● TASK DIRECTIONS: Retype the entries below word for word, leaving none out.

***** INPUT

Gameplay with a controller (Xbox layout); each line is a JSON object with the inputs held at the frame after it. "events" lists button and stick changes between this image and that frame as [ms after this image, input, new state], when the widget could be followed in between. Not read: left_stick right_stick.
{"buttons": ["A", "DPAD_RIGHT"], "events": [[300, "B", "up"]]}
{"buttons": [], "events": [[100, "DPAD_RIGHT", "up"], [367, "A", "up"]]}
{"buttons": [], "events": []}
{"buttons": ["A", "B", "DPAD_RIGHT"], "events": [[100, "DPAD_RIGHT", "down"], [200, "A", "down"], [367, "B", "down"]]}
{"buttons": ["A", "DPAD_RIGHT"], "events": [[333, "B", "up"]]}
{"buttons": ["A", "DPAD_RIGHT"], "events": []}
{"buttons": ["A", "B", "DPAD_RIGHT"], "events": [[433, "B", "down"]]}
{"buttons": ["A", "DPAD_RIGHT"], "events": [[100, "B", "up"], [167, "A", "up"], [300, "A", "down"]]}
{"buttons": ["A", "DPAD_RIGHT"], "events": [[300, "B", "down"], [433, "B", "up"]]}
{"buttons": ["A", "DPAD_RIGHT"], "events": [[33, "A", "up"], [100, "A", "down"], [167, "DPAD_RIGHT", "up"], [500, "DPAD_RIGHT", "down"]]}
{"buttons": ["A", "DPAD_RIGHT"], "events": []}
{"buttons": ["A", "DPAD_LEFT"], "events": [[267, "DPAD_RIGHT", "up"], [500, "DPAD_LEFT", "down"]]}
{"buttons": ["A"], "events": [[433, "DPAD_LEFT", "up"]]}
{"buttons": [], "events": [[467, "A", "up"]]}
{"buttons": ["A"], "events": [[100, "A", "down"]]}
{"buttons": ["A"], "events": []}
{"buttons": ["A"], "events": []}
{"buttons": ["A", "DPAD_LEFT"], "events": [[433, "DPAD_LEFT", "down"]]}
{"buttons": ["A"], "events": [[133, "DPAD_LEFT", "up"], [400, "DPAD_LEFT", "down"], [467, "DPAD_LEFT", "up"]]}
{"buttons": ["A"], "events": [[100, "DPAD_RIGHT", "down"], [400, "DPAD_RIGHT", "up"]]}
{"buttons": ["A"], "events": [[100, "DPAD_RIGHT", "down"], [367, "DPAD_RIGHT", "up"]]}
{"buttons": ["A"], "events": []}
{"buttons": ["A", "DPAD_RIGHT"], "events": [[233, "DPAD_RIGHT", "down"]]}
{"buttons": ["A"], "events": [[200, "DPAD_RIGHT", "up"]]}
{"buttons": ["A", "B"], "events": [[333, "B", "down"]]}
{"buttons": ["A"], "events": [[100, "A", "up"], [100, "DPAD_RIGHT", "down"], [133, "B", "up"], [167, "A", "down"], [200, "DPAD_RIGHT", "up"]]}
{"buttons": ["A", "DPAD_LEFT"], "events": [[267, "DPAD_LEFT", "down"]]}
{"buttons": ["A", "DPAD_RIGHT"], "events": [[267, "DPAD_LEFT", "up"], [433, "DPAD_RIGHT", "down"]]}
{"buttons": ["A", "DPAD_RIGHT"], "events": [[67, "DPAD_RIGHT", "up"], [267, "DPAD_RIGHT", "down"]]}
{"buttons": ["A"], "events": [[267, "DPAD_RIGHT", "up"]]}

**********

● ANSWER SPACE:
Gameplay with a controller (Xbox layout); each line is a JSON object with the inputs held at the frame after it. "events" lists button and stick changes between this image and that frame as [ms after this image, input, new state], when the widget could be followed in between. Not read: left_stick right_stick.
{"buttons": ["A", "DPAD_RIGHT"], "events": [[300, "B", "up"]]}
{"buttons": [], "events": [[100, "DPAD_RIGHT", "up"], [367, "A", "up"]]}
{"buttons": [], "events": []}
{"buttons": ["A", "B", "DPAD_RIGHT"], "events": [[100, "DPAD_RIGHT", "down"], [200, "A", "down"], [367, "B", "down"]]}
{"buttons": ["A", "DPAD_RIGHT"], "events": [[333, "B", "up"]]}
{"buttons": ["A", "DPAD_RIGHT"], "events": []}
{"buttons": ["A", "B", "DPAD_RIGHT"], "events": [[433, "B", "down"]]}
{"buttons": ["A", "DPAD_RIGHT"], "events": [[100, "B", "up"], [167, "A", "up"], [300, "A", "down"]]}
{"buttons": ["A", "DPAD_RIGHT"], "events": [[300, "B", "down"], [433, "B", "up"]]}
{"buttons": ["A", "DPAD_RIGHT"], "events": [[33, "A", "up"], [100, "A", "down"], [167, "DPAD_RIGHT", "up"], [500, "DPAD_RIGHT", "down"]]}
{"buttons": ["A", "DPAD_RIGHT"], "events": []}
{"buttons": ["A", "DPAD_LEFT"], "events": [[267, "DPAD_RIGHT", "up"], [500, "DPAD_LEFT", "down"]]}
{"buttons": ["A"], "events": [[433, "DPAD_LEFT", "up"]]}
{"buttons": [], "events": [[467, "A", "up"]]}
{"buttons": ["A"], "events": [[100, "A", "down"]]}
{"buttons": ["A"], "events": []}
{"buttons": ["A"], "events": []}
{"buttons": ["A", "DPAD_LEFT"], "events": [[433, "DPAD_LEFT", "down"]]}
{"buttons": ["A"], "events": [[133, "DPAD_LEFT", "up"], [400, "DPAD_LEFT", "down"], [467, "DPAD_LEFT", "up"]]}
{"buttons": ["A"], "events": [[100, "DPAD_RIGHT", "down"], [400, "DPAD_RIGHT", "up"]]}
{"buttons": ["A"], "events": [[100, "DPAD_RIGHT", "down"], [367, "DPAD_RIGHT", "up"]]}
{"buttons": ["A"], "events": []}
{"buttons": ["A", "DPAD_RIGHT"], "events": [[233, "DPAD_RIGHT", "down"]]}
{"buttons": ["A"], "events": [[200, "DPAD_RIGHT", "up"]]}
{"buttons": ["A", "B"], "events": [[333, "B", "down"]]}
{"buttons": ["A"], "events": [[100, "A", "up"], [100, "DPAD_RIGHT", "down"], [133, "B", "up"], [167, "A", "down"], [200, "DPAD_RIGHT", "up"]]}
{"buttons": ["A", "DPAD_LEFT"], "events": [[267, "DPAD_LEFT", "down"]]}
{"buttons": ["A", "DPAD_RIGHT"], "events": [[267, "DPAD_LEFT", "up"], [433, "DPAD_RIGHT", "down"]]}
{"buttons": ["A", "DPAD_RIGHT"], "events": [[67, "DPAD_RIGHT", "up"], [267, "DPAD_RIGHT", "down"]]}
{"buttons": ["A"], "events": [[267, "DPAD_RIGHT", "up"]]}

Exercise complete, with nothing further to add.